Students seem pleased with the changes, which will take effect in the 2014–15 school year. Student Mario Lopez told the local CBS station, “Policies that have been in place in the past have been abstinence-only and have not been LGBTQ friendly of scientifically based with evidence.” Keyanna Suarez, another student, added, “There’s not gonna be a taboo about anything. Everyone’s gonna be able to open up, ask questions and get the info they need to make these decisions because some parents aren’t giving them education at home.”

Broward County, which includes Fort Lauderdale, has the sixth largest school district in the country.

A Well-Designed Condom Dispenser

As Rewire recently reported, city officials in Chicago have announced that they will expand the school system’s condom availability program to at least 24 high schools in the district for the 2014–15 school year. Thanks to design students at Columbia College in Chicago, the condoms will be available in unique dispensers.

Tao Huang, associate chair of the Art and Design Department, told the Columbia Chronicle that the student-made dispensers have so far been installed at Foreman High School and Collins Academy. She added that the project “will have a very positive impact in the community. The best part of it is that these students just came out of high school not long ago, so it’s students designing for students. It provides a very good insight into the problem.”

The wall dispensers will be available to schools that want them this summer.

Puberty Book Remains on Shelf

Robie Harris, has written books on sex for young people of all ages, including It’s Perfectly Normal: Changing Bodies, Growing Up, Sex, and Sexual Health, which is about going through puberty. An electronic copy of It’s Perfectly Normal, which includes anatomically correct cartoon drawings, became available for the first time this year in middle school libraries in St. Charles, Missouri. Despite the fact that the book is meant for kids ages 10 and older, some parents felt the pictures were inappropriate for middle school students.

One parent, Tim Schmidt, filed a formal complaint with the district, asking for the book to be removed from shelves. He told a local television station, “It has a lot of explicit drawings. Cartoon images, life-like cartoon images. A look of nudity. It actually shows people having sex.” He went on to say, “Most of the time, when I showed this to parents, their jaws just hit the floor. They were shocked and then their next reaction was outrage.”

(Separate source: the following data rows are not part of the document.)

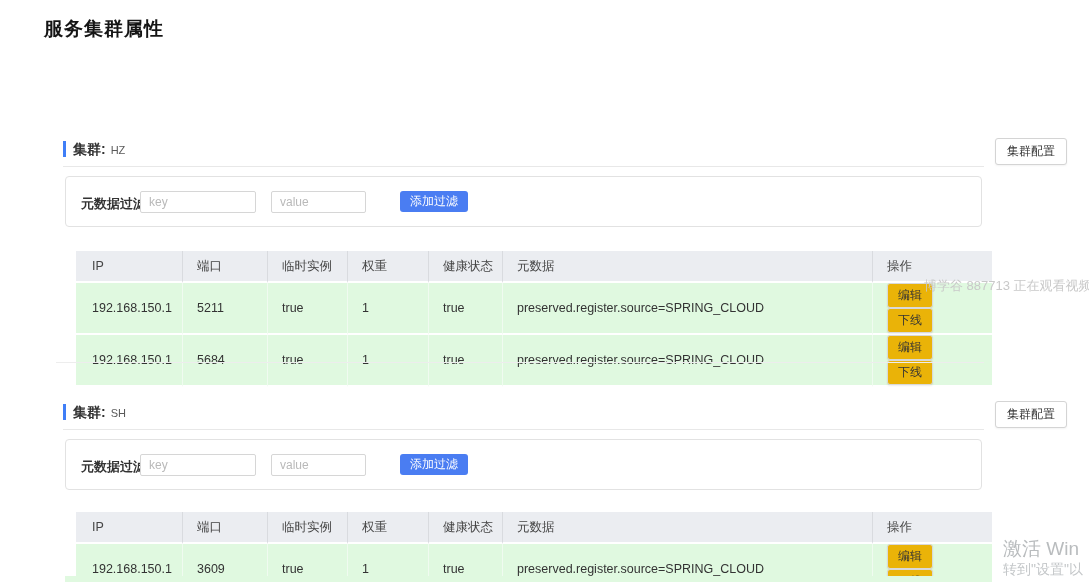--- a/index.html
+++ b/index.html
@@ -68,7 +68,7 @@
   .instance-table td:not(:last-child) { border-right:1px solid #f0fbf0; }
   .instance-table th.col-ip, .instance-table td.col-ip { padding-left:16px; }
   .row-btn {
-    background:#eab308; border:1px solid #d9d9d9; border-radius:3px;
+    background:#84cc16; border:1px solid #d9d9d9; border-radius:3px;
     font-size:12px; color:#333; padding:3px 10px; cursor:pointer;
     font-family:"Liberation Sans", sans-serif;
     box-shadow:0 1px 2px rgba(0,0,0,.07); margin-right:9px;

Of course, not all parents had that reaction. Parent June Tiller told the station, “I feel like if the school teaches them this, and they have this information available, it’s very important, and it will help keep them safe.”

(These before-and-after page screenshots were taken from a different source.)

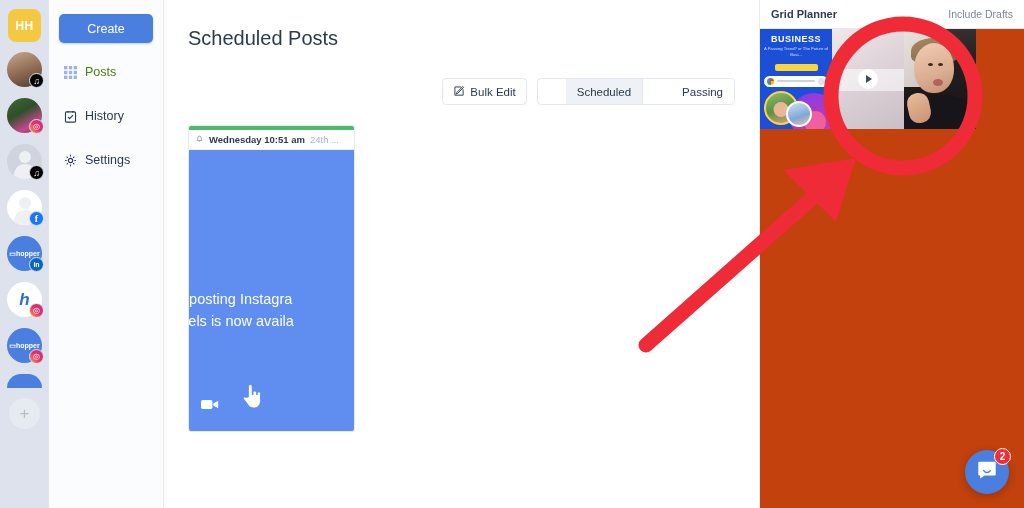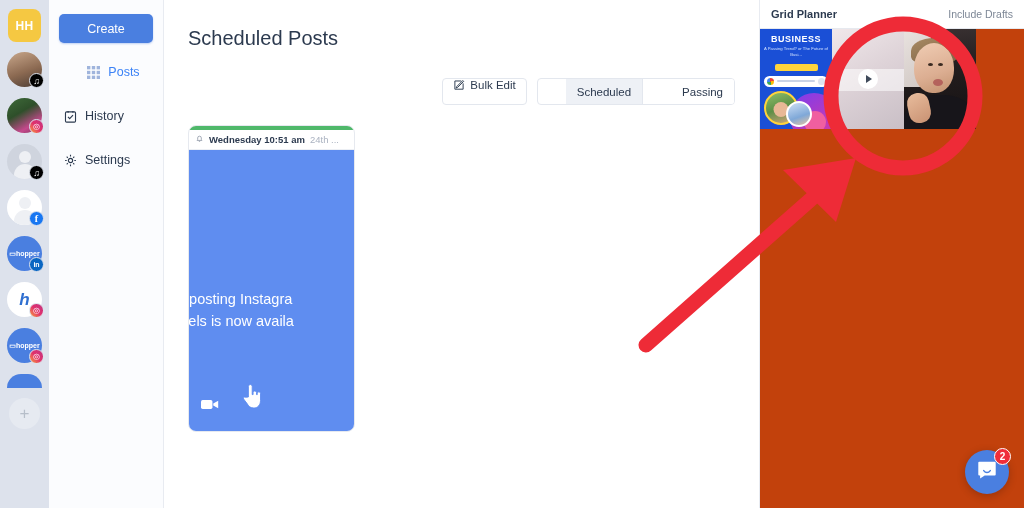--- a/index.html
+++ b/index.html
@@ -105,7 +105,7 @@
     margin-bottom: 14px;
     font-size: 12.5px; color: #2c3a4f;
   }
-  .nav-item.active { color: #3b82f6; justify-content: center; }
+  .nav-item.active { color: #4d7c0f; }
   .nav-item .ico { width: 14px; height: 14px; display: flex; align-items: center; justify-content: center; flex: 0 0 14px; }
   .nav-item svg { display: block; }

The district denied Schmidt’s request to pull the book. School officials said, “It was determined to keep the ebook available as a resource for check-out in the library. If a parent determines that he/she does not want to their child to have access to certain materials, we honor that request.”

One in Five People in the UK Would Have Sex With a Robot?

More than 2,000 adults in the United Kingdom were surveyed about their attitudes toward androids (also known as robots). For the most part, respondents were skeptical of the machines: 46 percent said they felt technology was progressing too fast, one-third felt that robots posed a serious threat to humanity, and one-third worried that robots could soon replace people in key jobs such as soldiers, police officers, and teachers.

And yet, despite this distrust of androids, 46 percent admitted that they would either have sex with a robot or would not look down on those who did.

Middlesex University professor Martin Smith, who oversaw the study, says that in the future robots will be very life-like: “Robots will be able to show most, if not all, of the signs and behaviors of emotional intelligence. … The robots will not feel, but like actors they will be able to show emotional intelligence.”

As nice as it might be to have a sexual partner who appears to care about our feelings yet allows us to be guiltlessly selfish in bed (because it has no feelings to hurt), we’re still not convinced that romping with a robot sounds like fun.